-1

I tried to get these dates from the Upcoming Events on the page https://www.python.org/

I did this with my code

from selenium import webdriver
from selenium.webdriver.chrome.service import Service as ChromeService
from selenium.webdriver.common.by import By
from webdriver_manager.chrome import ChromeDriverManager

chrome_driver_path = "C:\develoment\chromedriver.exe"
driver = webdriver.Chrome(service=ChromeService(ChromeDriverManager().install()))
driver.get("https://www.python.org/")

silent = driver.find_elements(By.TAG_NAME, 'time')
silent2 = [x.text for x in silent]
print(silent2)

But when i tried to printed I got this.

['2023-03-08', '2023-02-15', '2023-02-10', '2023-02-08', '2023-02-08', '2023-03-13', '2023-03-15', '2023-03-22', '2023-04-01', '2023-04-07']

What i´m doing wrong?

HTML snapshot:

enter image description here

undetected Selenium
  • 183,867
  • 41
  • 278
  • 352
  • 2
    Please provide us with an example of what you're expected output should be. The image doesn't really help. Check out [How to create a Minimal, Reproducible Example](https://stackoverflow.com/help/minimal-reproducible-example) – Ian Thompson Mar 08 '23 at 20:53
  • 3
    The date you have in your screenshot is present in your list. The last 5 date are from that section. What is the problem? – JNevill Mar 08 '23 at 20:54
  • in this page https://www.python.org/ on the section of upcoming events you´ll see the dates and the title , the title is a – Joaquín Ruiz Mar 08 '23 at 21:48

2 Answers2

0

The locator you have used:

driver.find_elements(By.TAG_NAME, 'time')

Identifies the elements from the Latest News section as well from the Upcoming Events section.
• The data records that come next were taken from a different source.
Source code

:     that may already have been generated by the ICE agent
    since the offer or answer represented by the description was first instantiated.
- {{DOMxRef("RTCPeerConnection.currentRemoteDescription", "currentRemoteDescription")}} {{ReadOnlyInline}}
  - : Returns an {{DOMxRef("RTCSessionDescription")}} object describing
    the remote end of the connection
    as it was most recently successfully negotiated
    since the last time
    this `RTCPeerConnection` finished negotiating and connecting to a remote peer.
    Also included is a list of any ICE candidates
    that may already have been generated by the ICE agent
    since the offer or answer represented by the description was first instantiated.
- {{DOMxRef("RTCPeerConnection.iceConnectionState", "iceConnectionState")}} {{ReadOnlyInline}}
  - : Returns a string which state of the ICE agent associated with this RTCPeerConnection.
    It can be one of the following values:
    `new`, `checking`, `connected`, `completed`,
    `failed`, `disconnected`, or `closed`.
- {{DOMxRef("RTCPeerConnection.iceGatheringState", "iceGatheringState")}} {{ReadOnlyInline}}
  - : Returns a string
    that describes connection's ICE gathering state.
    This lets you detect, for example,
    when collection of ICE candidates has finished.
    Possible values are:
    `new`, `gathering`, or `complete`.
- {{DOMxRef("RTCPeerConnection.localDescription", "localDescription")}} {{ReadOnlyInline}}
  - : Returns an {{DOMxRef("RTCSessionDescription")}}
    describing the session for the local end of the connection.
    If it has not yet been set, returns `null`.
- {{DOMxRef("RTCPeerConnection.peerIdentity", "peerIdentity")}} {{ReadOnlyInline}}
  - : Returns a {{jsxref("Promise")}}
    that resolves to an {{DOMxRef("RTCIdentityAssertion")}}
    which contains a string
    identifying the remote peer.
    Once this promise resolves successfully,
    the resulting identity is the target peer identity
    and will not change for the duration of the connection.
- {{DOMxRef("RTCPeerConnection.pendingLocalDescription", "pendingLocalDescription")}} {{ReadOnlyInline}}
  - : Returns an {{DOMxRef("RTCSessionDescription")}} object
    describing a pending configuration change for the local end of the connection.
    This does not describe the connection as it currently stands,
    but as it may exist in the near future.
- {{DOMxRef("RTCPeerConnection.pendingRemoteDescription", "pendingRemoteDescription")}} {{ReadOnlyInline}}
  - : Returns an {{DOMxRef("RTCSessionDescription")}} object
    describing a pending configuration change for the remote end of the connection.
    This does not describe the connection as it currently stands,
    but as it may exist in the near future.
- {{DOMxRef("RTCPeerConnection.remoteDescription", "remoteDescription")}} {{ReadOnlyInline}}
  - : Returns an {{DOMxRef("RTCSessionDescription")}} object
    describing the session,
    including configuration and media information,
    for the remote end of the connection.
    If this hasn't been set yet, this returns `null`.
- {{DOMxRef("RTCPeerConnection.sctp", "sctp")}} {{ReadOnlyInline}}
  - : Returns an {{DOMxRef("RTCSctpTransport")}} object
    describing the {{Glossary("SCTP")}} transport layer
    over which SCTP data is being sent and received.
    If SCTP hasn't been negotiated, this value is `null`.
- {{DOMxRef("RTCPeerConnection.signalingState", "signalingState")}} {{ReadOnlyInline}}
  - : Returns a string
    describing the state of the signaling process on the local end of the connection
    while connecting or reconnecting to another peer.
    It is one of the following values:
Hence you find additional entries.


Solution

To extract the values only from the Upcoming Events section you can use either of the following locator strategies:

  • Using css_selector and get_attribute("textContent"):

    driver.get("https://www.python.org/")
    print([my_elem.get_attribute("textContent") for my_elem in driver.find_elements(By.CSS_SELECTOR, "div.medium-widget.event-widget.last time")])
    
  • Using xpath and text attribute:

    driver.get("https://www.python.org/")
    print([my_elem.text for my_elem in driver.find_elements(By.XPATH, "//div[@class='medium-widget event-widget last']//time")])
    

To extract the texts ideally you have to induce WebDriverWait for visibility_of_all_elements_located() and you can use either of the following locator strategies:

  • Using CSS_SELECTOR and text attribute:

    driver.get('https://www.python.org/')
    print([my_elem.text for my_elem in WebDriverWait(driver, 20).until(EC.visibility_of_all_elements_located((By.CSS_SELECTOR, "div.medium-widget.event-widget.last time")))])
    
  • Using XPATH and get_attribute("textContent"):

    driver.get('https://www.python.org/')
    print([my_elem.get_attribute("textContent") for my_elem in WebDriverWait(driver, 20).until(EC.visibility_of_all_elements_located((By.XPATH, "//div[@class='medium-widget event-widget last']//time")))])
    
  • Console Output:

    ['2023-03-13', '2023-03-15', '2023-03-22', '2023-04-01', '2023-04-07']
    
undetected Selenium
  • 183,867
  • 41
  • 278
  • 352
0

To print date and event name from the web page you mentioned, use below code:

# Find all the list items  having time and event name
events = driver.find_elements_by_css_selector('li')

# Loop through event and extract the date and event name
for event in events:
    date = event.find_element_by_css_selector('time').get_attribute('datetime')[:10]
    name = event.find_element_by_css_selector('a').text
    print(date, name)
Harish
  • 306
  • 1
  • 4
  • 14